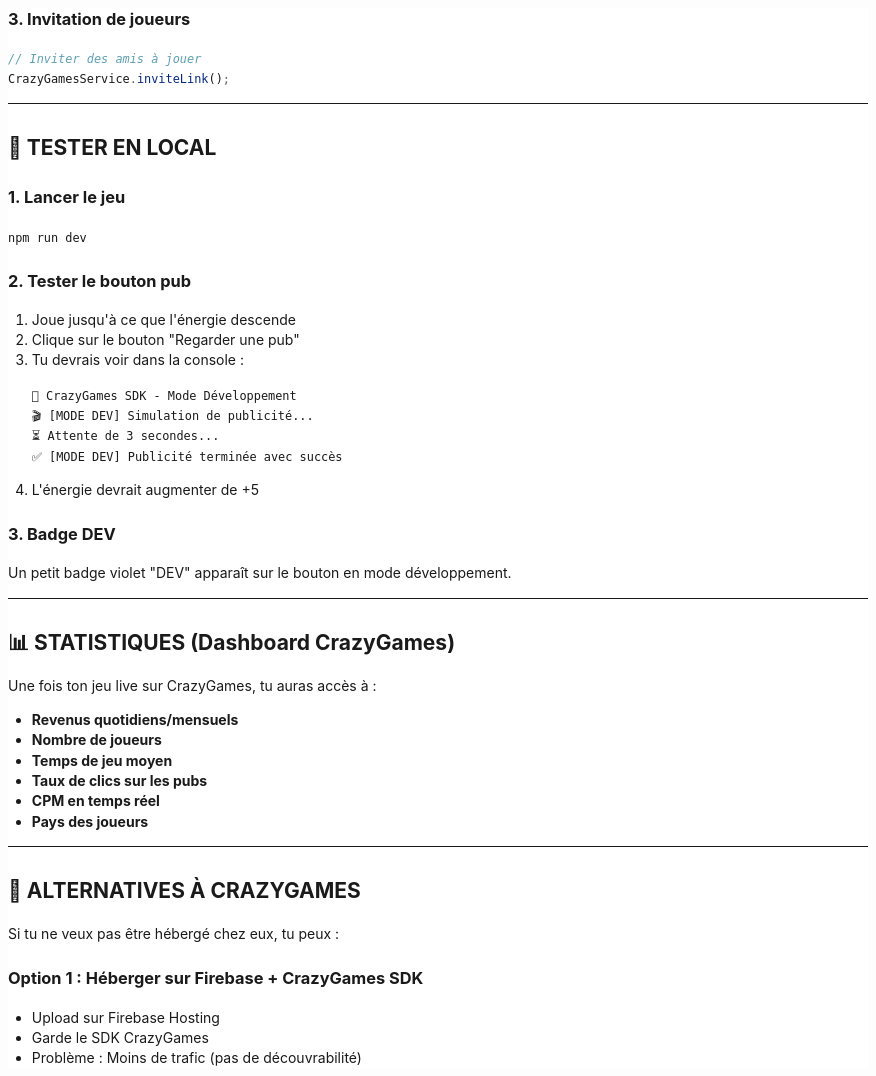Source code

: ### **3. Invitation de joueurs**
```typescript
// Inviter des amis à jouer
CrazyGamesService.inviteLink();
```

---

## 🧪 TESTER EN LOCAL

### **1. Lancer le jeu**
```bash
npm run dev
```

### **2. Tester le bouton pub**
1. Joue jusqu'à ce que l'énergie descende
2. Clique sur le bouton "Regarder une pub"
3. Tu devrais voir dans la console :
   ```
   🔧 CrazyGames SDK - Mode Développement
   🎬 [MODE DEV] Simulation de publicité...
   ⏳ Attente de 3 secondes...
   ✅ [MODE DEV] Publicité terminée avec succès
   ```
4. L'énergie devrait augmenter de +5

### **3. Badge DEV**
Un petit badge violet "DEV" apparaît sur le bouton en mode développement.

---

## 📊 STATISTIQUES (Dashboard CrazyGames)

Une fois ton jeu live sur CrazyGames, tu auras accès à :

- **Revenus quotidiens/mensuels**
- **Nombre de joueurs**
- **Temps de jeu moyen**
- **Taux de clics sur les pubs**
- **CPM en temps réel**
- **Pays des joueurs**

---

## 🔄 ALTERNATIVES À CRAZYGAMES

Si tu ne veux pas être hébergé chez eux, tu peux :

### **Option 1 : Héberger sur Firebase + CrazyGames SDK**
- Upload sur Firebase Hosting
- Garde le SDK CrazyGames
- Problème : Moins de trafic (pas de découvrabilité)
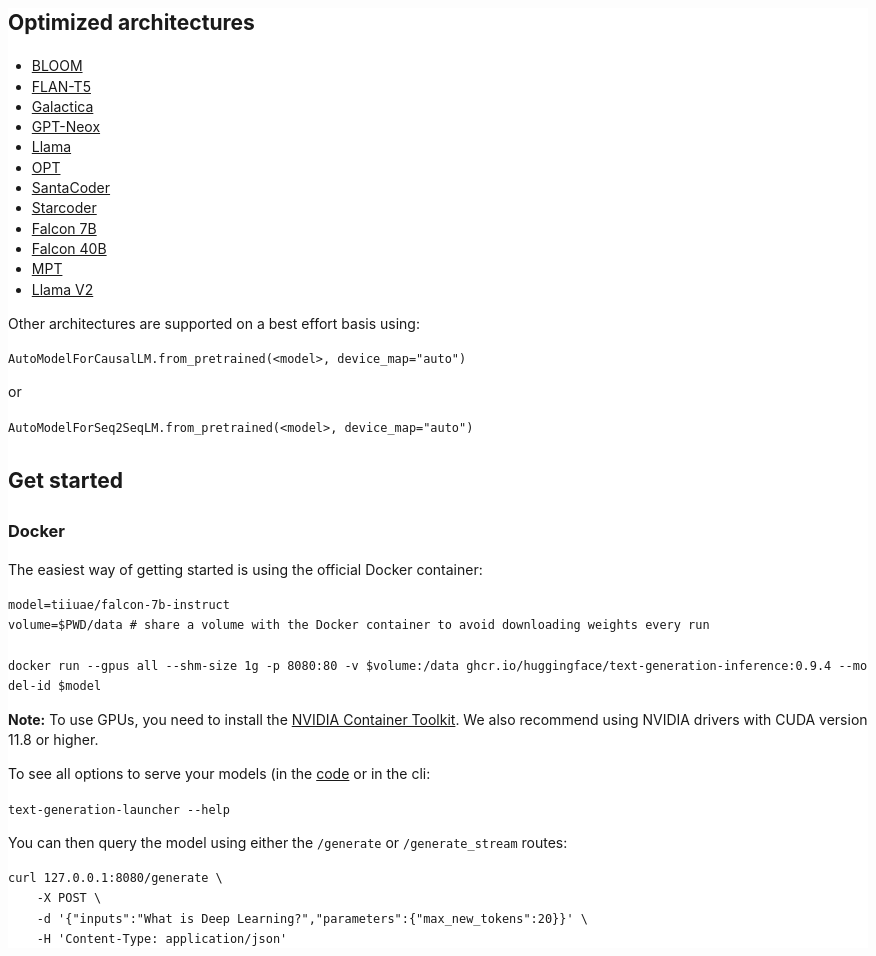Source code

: ## Optimized architectures

- [BLOOM](https://huggingface.co/bigscience/bloom)
- [FLAN-T5](https://huggingface.co/google/flan-t5-xxl)
- [Galactica](https://huggingface.co/facebook/galactica-120b)
- [GPT-Neox](https://huggingface.co/EleutherAI/gpt-neox-20b)
- [Llama](https://github.com/facebookresearch/llama)
- [OPT](https://huggingface.co/facebook/opt-66b)
- [SantaCoder](https://huggingface.co/bigcode/santacoder)
- [Starcoder](https://huggingface.co/bigcode/starcoder)
- [Falcon 7B](https://huggingface.co/tiiuae/falcon-7b)
- [Falcon 40B](https://huggingface.co/tiiuae/falcon-40b)
- [MPT](https://huggingface.co/mosaicml/mpt-30b)
- [Llama V2](https://huggingface.co/meta-llama)

Other architectures are supported on a best effort basis using:

`AutoModelForCausalLM.from_pretrained(<model>, device_map="auto")`

or

`AutoModelForSeq2SeqLM.from_pretrained(<model>, device_map="auto")`

## Get started

### Docker

The easiest way of getting started is using the official Docker container:

```shell
model=tiiuae/falcon-7b-instruct
volume=$PWD/data # share a volume with the Docker container to avoid downloading weights every run

docker run --gpus all --shm-size 1g -p 8080:80 -v $volume:/data ghcr.io/huggingface/text-generation-inference:0.9.4 --model-id $model
```
**Note:** To use GPUs, you need to install the [NVIDIA Container Toolkit](https://docs.nvidia.com/datacenter/cloud-native/container-toolkit/install-guide.html). We also recommend using NVIDIA drivers with CUDA version 11.8 or higher.

To see all options to serve your models (in the [code](https://github.com/huggingface/text-generation-inference/blob/main/launcher/src/main.rs) or in the cli:
```
text-generation-launcher --help
```

You can then query the model using either the `/generate` or `/generate_stream` routes:

```shell
curl 127.0.0.1:8080/generate \
    -X POST \
    -d '{"inputs":"What is Deep Learning?","parameters":{"max_new_tokens":20}}' \
    -H 'Content-Type: application/json'
```
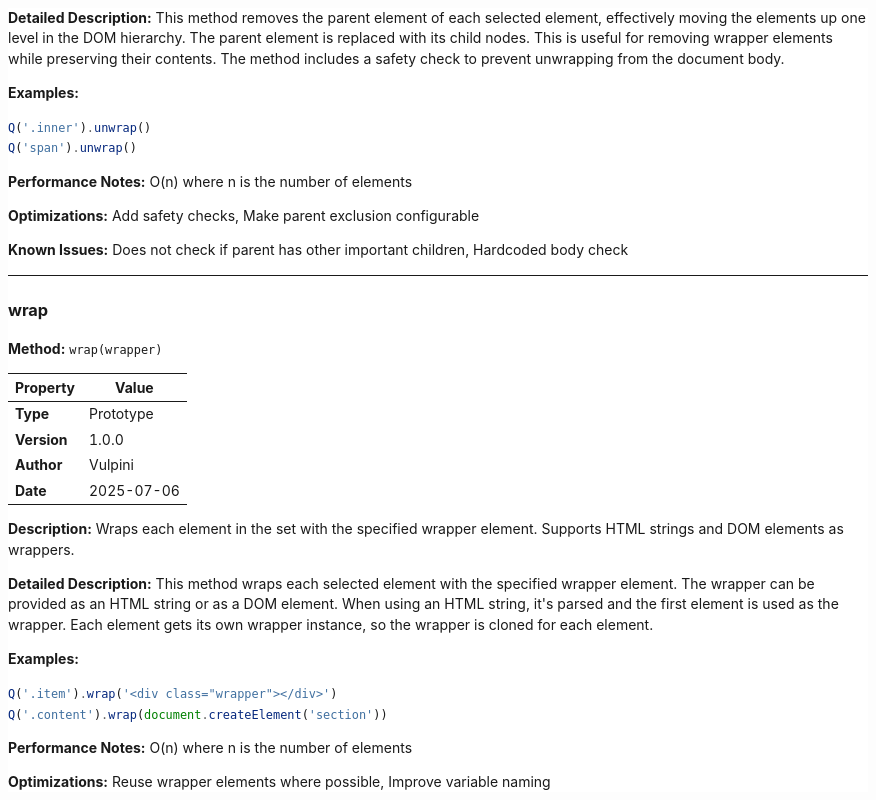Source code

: **Detailed Description:**
This method removes the parent element of each selected element, effectively moving the elements up one level in the DOM hierarchy. The parent element is replaced with its child nodes. This is useful for removing wrapper elements while preserving their contents. The method includes a safety check to prevent unwrapping from the document body.

**Examples:**
```javascript
Q('.inner').unwrap()
Q('span').unwrap()
```

**Performance Notes:**
O(n) where n is the number of elements

**Optimizations:**
Add safety checks, Make parent exclusion configurable

**Known Issues:**
Does not check if parent has other important children, Hardcoded body check

---

### wrap

**Method:** `wrap(wrapper)`

| Property | Value |
|----------|-------|
| **Type** | Prototype |
| **Version** | 1.0.0 |
| **Author** | Vulpini |
| **Date** | 2025-07-06 |

**Description:**
Wraps each element in the set with the specified wrapper element. Supports HTML strings and DOM elements as wrappers.

**Detailed Description:**
This method wraps each selected element with the specified wrapper element. The wrapper can be provided as an HTML string or as a DOM element. When using an HTML string, it's parsed and the first element is used as the wrapper. Each element gets its own wrapper instance, so the wrapper is cloned for each element.

**Examples:**
```javascript
Q('.item').wrap('<div class="wrapper"></div>')
Q('.content').wrap(document.createElement('section'))
```

**Performance Notes:**
O(n) where n is the number of elements

**Optimizations:**
Reuse wrapper elements where possible, Improve variable naming
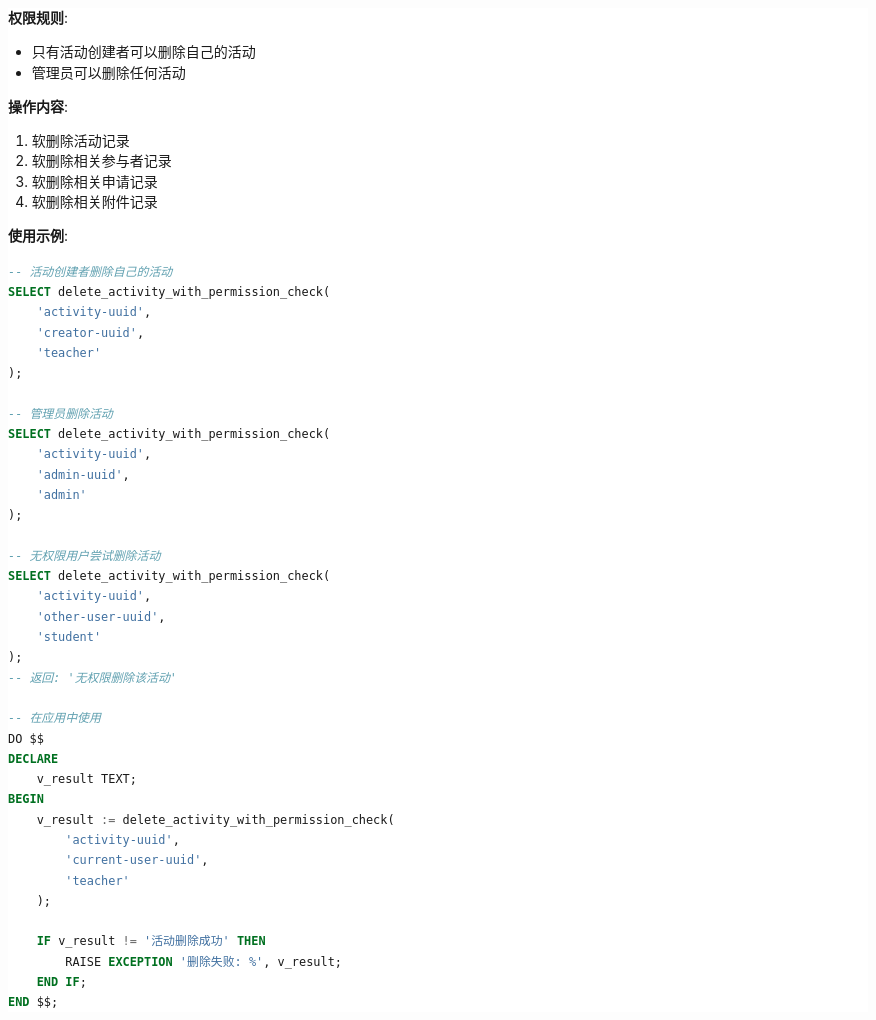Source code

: **权限规则**:

- 只有活动创建者可以删除自己的活动
- 管理员可以删除任何活动

**操作内容**:

1. 软删除活动记录
2. 软删除相关参与者记录
3. 软删除相关申请记录
4. 软删除相关附件记录

**使用示例**:

```sql
-- 活动创建者删除自己的活动
SELECT delete_activity_with_permission_check(
    'activity-uuid',
    'creator-uuid',
    'teacher'
);

-- 管理员删除活动
SELECT delete_activity_with_permission_check(
    'activity-uuid',
    'admin-uuid',
    'admin'
);

-- 无权限用户尝试删除活动
SELECT delete_activity_with_permission_check(
    'activity-uuid',
    'other-user-uuid',
    'student'
);
-- 返回: '无权限删除该活动'

-- 在应用中使用
DO $$
DECLARE
    v_result TEXT;
BEGIN
    v_result := delete_activity_with_permission_check(
        'activity-uuid',
        'current-user-uuid',
        'teacher'
    );

    IF v_result != '活动删除成功' THEN
        RAISE EXCEPTION '删除失败: %', v_result;
    END IF;
END $$;
```
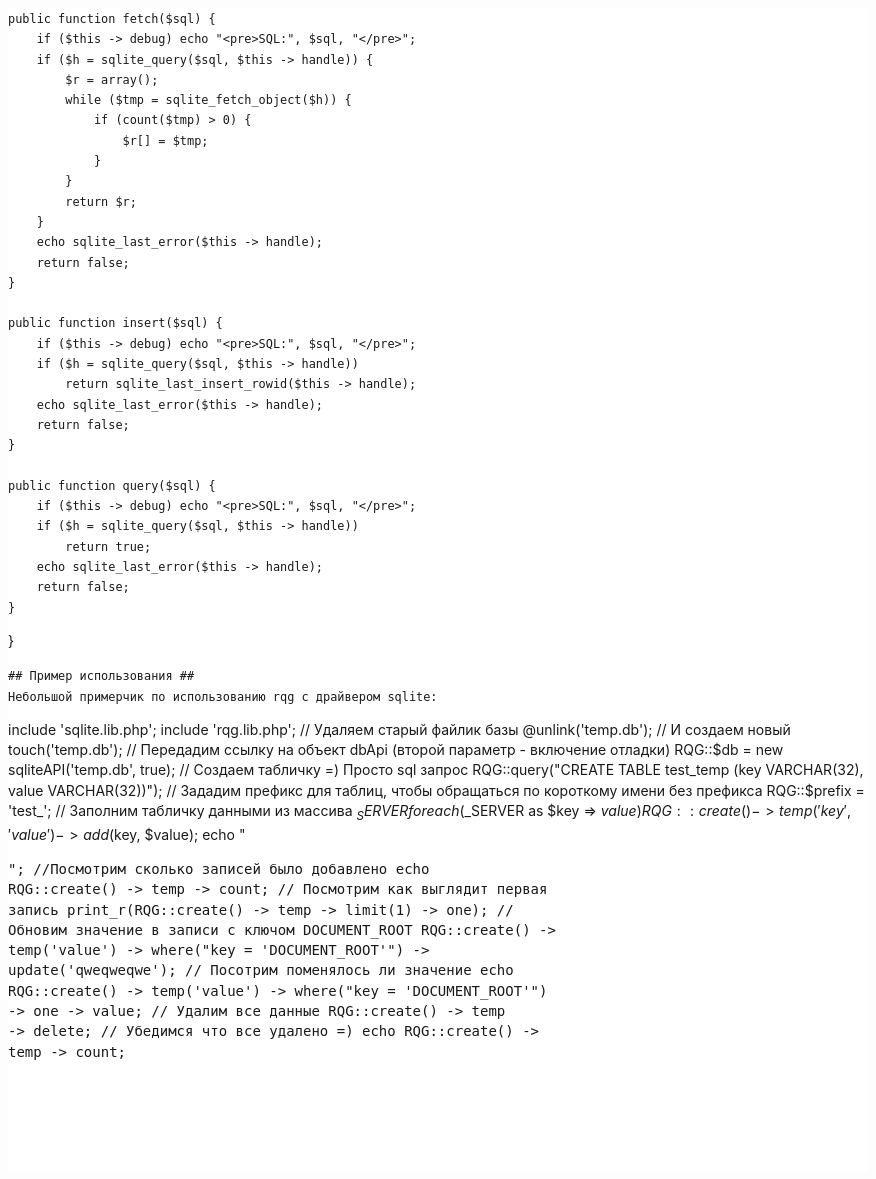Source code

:     public function fetch($sql) {
        if ($this -> debug) echo "<pre>SQL:", $sql, "</pre>";
        if ($h = sqlite_query($sql, $this -> handle)) {
            $r = array();
            while ($tmp = sqlite_fetch_object($h)) {
                if (count($tmp) > 0) {
                    $r[] = $tmp;
                }
            }
            return $r;
        }
        echo sqlite_last_error($this -> handle);
        return false;
    }

    public function insert($sql) {
        if ($this -> debug) echo "<pre>SQL:", $sql, "</pre>";
        if ($h = sqlite_query($sql, $this -> handle))
            return sqlite_last_insert_rowid($this -> handle);
        echo sqlite_last_error($this -> handle);
        return false;
    }

    public function query($sql) {
        if ($this -> debug) echo "<pre>SQL:", $sql, "</pre>";
        if ($h = sqlite_query($sql, $this -> handle))
            return true;
        echo sqlite_last_error($this -> handle);
        return false;
    }

}

```
## Пример использования ##
Небольшой примерчик по использованию rqg с драйвером sqlite:
```
include 'sqlite.lib.php';
include 'rqg.lib.php';
// Удаляем старый файлик базы
@unlink('temp.db');
// И создаем новый
touch('temp.db');
// Передадим ссылку на объект dbApi (второй параметр - включение отладки)
RQG::$db = new sqliteAPI('temp.db', true);
// Создаем табличку =) Просто sql запрос
RQG::query("CREATE TABLE test_temp (key VARCHAR(32), value VARCHAR(32))");
// Зададим префикс для таблиц, чтобы обращаться по короткому имени без префикса
RQG::$prefix = 'test_';
// Заполним табличку данными из массива $_SERVER
foreach($_SERVER as $key => $value)
    RQG::create() -> temp('key', 'value') -> add($key, $value);
echo "<pre>";
//Посмотрим сколько записей было добавлено
echo RQG::create() -> temp -> count;
// Посмотрим как выглядит первая запись
print_r(RQG::create() -> temp -> limit(1) -> one);
// Обновим значение в записи с ключом DOCUMENT_ROOT
RQG::create() -> temp('value') -> where("key = 'DOCUMENT_ROOT'") -> update('qweqweqwe');
// Посотрим поменялось ли значение
echo RQG::create() -> temp('value') -> where("key = 'DOCUMENT_ROOT'") -> one -> value;
// Удалим все данные
RQG::create() -> temp -> delete;
// Убедимся что все удалено =)
echo RQG::create() -> temp -> count;
```
```
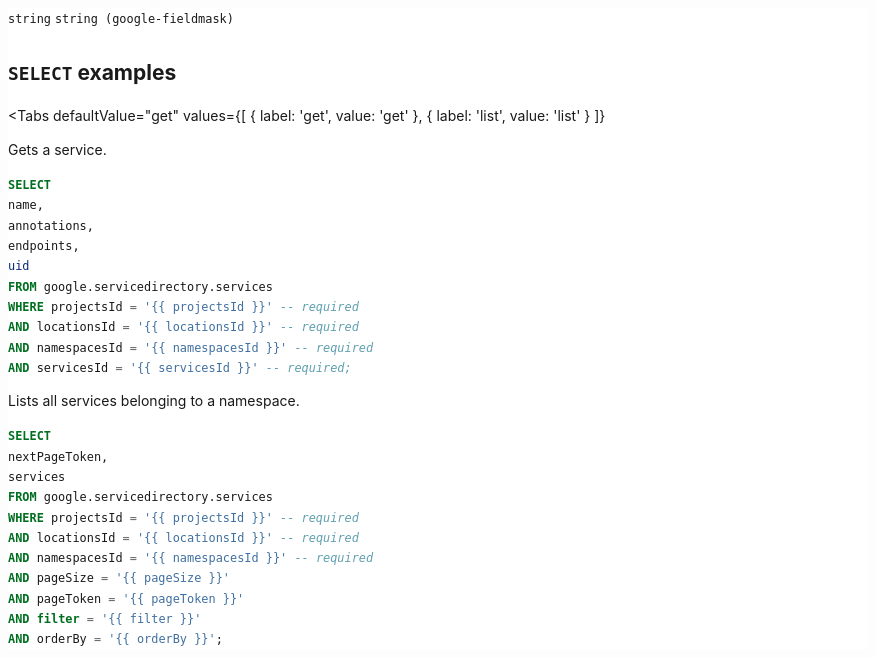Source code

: <tr id="parameter-serviceId">
    <td><CopyableCode code="serviceId" /></td>
    <td><code>string</code></td>
    <td></td>
</tr>
<tr id="parameter-updateMask">
    <td><CopyableCode code="updateMask" /></td>
    <td><code>string (google-fieldmask)</code></td>
    <td></td>
</tr>
</tbody>
</table>

## `SELECT` examples

<Tabs
    defaultValue="get"
    values={[
        { label: 'get', value: 'get' },
        { label: 'list', value: 'list' }
    ]}
>
<TabItem value="get">

Gets a service.

```sql
SELECT
name,
annotations,
endpoints,
uid
FROM google.servicedirectory.services
WHERE projectsId = '{{ projectsId }}' -- required
AND locationsId = '{{ locationsId }}' -- required
AND namespacesId = '{{ namespacesId }}' -- required
AND servicesId = '{{ servicesId }}' -- required;
```
</TabItem>
<TabItem value="list">

Lists all services belonging to a namespace.

```sql
SELECT
nextPageToken,
services
FROM google.servicedirectory.services
WHERE projectsId = '{{ projectsId }}' -- required
AND locationsId = '{{ locationsId }}' -- required
AND namespacesId = '{{ namespacesId }}' -- required
AND pageSize = '{{ pageSize }}'
AND pageToken = '{{ pageToken }}'
AND filter = '{{ filter }}'
AND orderBy = '{{ orderBy }}';
```
</TabItem>
</Tabs>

_ _ _ _ _

*PROBLEM TO SOLVE*
Go to the line in the material above that contains "- [BLOOM](https://huggingface.co/bigscience/bloom)" and copy exactly from there through the line that contains "- [MPT](https://huggingface.co/mosaicml/mpt-30b)", stopping after it.

*RESULT OF THE EXERCISE*
- [BLOOM](https://huggingface.co/bigscience/bloom)
- [FLAN-T5](https://huggingface.co/google/flan-t5-xxl)
- [Galactica](https://huggingface.co/facebook/galactica-120b)
- [GPT-Neox](https://huggingface.co/EleutherAI/gpt-neox-20b)
- [Llama](https://github.com/facebookresearch/llama)
- [OPT](https://huggingface.co/facebook/opt-66b)
- [SantaCoder](https://huggingface.co/bigcode/santacoder)
- [Starcoder](https://huggingface.co/bigcode/starcoder)
- [Falcon 7B](https://huggingface.co/tiiuae/falcon-7b)
- [Falcon 40B](https://huggingface.co/tiiuae/falcon-40b)
- [MPT](https://huggingface.co/mosaicml/mpt-30b)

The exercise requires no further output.